The simple matter of connecting the dots, and the failure therein, should be our very first clue that when we look at the Heartland, we should look elsewhere.
You’re right. And the very idea that the New York drumlin could be of any strategic military value (unless one is playing King of the Hill) is stuptifying. In the Heartlands model, there are no ways anyone could be hemmed in. Serpents could never have cut off the lands northward because people could have simply walked around the other way. These poisonous frost serpents, though, were pretty smart as well as robust, sneaking up through the snow drifts behind the cattle and people and biting them on their southward parts! (In fact, if you go up there today during snow storms, you can look for frost serpents all you want and you can never catch one — they’re too sneaky. Even so, many people each year get frost bit by those snakes.)
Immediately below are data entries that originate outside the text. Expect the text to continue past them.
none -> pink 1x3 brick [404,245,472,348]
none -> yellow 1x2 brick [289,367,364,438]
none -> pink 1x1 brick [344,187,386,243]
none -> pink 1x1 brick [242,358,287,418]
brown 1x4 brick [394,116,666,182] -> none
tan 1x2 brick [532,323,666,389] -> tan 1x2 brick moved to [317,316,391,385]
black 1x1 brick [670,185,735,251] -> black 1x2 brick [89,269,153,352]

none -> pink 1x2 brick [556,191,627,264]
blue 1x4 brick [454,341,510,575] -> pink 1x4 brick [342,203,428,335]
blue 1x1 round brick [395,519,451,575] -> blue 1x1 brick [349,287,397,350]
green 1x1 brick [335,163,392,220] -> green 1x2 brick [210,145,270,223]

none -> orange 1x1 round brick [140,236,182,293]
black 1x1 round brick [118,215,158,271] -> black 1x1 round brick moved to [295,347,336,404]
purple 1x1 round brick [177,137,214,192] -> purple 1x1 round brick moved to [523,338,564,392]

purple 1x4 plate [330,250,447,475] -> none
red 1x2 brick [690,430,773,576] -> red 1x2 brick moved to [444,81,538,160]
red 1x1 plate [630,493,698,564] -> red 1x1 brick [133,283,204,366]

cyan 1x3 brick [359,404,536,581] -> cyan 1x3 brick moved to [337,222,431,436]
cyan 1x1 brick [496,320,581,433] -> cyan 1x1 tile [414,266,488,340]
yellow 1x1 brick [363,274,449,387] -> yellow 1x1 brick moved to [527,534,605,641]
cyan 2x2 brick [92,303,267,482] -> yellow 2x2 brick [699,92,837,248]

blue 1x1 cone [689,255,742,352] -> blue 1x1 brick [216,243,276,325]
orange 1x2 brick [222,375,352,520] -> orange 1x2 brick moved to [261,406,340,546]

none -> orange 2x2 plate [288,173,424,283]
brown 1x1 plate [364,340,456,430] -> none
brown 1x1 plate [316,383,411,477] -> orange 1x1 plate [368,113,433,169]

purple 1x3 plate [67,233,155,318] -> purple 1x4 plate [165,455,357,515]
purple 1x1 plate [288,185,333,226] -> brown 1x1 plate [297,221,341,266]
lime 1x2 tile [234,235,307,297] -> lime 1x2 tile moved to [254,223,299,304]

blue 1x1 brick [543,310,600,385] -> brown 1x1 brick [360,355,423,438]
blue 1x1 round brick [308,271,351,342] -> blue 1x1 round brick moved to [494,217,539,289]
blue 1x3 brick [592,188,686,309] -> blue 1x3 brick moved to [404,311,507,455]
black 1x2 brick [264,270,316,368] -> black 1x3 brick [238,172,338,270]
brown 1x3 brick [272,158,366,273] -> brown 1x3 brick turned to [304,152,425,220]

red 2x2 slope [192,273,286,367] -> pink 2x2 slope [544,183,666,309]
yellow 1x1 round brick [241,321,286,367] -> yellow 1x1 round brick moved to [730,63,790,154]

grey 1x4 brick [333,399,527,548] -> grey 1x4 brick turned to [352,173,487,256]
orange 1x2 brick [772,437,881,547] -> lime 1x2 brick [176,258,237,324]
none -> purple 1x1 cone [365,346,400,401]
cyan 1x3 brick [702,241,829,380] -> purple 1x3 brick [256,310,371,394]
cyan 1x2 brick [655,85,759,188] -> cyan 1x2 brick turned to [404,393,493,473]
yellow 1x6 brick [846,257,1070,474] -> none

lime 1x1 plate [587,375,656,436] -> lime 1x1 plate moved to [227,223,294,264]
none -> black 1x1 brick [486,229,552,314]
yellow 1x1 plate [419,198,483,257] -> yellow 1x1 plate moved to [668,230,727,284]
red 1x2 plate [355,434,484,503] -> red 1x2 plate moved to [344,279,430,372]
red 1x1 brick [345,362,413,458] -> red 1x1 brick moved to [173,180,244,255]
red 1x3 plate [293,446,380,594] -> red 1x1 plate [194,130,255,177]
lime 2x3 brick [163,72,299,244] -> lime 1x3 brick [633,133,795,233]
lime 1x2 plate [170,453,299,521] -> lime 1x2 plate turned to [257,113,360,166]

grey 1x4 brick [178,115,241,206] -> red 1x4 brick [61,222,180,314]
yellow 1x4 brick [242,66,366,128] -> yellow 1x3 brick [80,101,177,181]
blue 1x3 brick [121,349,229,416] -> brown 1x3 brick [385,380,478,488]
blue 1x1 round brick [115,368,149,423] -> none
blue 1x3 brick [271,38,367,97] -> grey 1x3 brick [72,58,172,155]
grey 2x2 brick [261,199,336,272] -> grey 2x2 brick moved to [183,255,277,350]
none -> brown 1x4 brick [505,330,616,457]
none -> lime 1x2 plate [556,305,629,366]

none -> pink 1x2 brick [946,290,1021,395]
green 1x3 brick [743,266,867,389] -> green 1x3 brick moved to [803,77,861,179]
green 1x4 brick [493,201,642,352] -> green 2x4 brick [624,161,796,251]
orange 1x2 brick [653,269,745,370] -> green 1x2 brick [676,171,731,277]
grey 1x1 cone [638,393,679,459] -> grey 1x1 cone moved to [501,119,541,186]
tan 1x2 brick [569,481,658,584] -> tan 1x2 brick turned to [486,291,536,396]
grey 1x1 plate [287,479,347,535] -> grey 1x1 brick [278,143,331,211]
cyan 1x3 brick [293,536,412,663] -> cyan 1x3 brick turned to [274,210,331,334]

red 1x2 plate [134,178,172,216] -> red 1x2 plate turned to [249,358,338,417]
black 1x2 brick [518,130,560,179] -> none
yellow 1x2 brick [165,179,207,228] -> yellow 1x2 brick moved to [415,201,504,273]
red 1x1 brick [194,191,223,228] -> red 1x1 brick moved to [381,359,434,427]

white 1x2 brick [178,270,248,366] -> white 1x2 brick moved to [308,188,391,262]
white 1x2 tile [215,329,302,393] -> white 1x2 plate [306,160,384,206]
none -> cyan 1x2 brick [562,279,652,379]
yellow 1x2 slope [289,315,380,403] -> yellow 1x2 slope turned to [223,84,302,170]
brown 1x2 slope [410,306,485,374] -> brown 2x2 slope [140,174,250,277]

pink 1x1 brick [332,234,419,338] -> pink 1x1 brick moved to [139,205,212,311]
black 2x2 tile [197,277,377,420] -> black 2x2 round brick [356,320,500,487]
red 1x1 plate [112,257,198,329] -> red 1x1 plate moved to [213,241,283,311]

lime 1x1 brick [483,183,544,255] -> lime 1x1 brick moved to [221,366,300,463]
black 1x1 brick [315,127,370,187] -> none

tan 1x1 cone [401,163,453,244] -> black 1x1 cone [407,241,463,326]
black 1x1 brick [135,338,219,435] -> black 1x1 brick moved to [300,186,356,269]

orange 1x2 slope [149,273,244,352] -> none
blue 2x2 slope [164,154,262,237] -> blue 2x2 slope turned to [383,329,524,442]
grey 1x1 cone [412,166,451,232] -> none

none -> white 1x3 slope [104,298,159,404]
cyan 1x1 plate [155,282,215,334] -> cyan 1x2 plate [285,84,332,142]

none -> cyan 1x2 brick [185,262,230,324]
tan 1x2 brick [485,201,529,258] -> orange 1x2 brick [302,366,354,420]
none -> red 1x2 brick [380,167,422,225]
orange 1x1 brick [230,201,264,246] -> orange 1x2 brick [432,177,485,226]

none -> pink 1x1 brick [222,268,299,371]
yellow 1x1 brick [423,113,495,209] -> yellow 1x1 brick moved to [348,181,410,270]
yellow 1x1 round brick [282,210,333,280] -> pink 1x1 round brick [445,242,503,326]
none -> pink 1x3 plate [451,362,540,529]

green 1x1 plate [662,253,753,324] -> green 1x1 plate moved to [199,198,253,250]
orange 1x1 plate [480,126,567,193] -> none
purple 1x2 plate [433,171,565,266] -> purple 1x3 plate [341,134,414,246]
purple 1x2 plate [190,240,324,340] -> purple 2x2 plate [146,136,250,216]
The Heartlands model is so problematic that even reading their books or watching their YouTube videos are painful. And so many people have become so wed to the model that they are like our critics, never giving on a single point. Rather than admitting they have any problems, they stretch facts so far in the extreme that it’s embarrassing. Many of their presentations are more like testimony meetings than scholarly presentations.
This is a good article and very fair. You do have several typos that should be fixed at one point you wrote “eartland Heartland” at another you have “in” instead of “is”. Also an additional space crept in to the world “only” in your conclusion.
I was in Nauvoo recently and a native of that area was explaining this theory to my children. We listened attentively and asked a few questions. Then after we moved on, I was very proud when my 12 year rejected it on her own because the Mississippi does not flow north and the whole thing is ridiculously big.
i think I fixed the errors. Darn proofreader (sadly, ’tis I).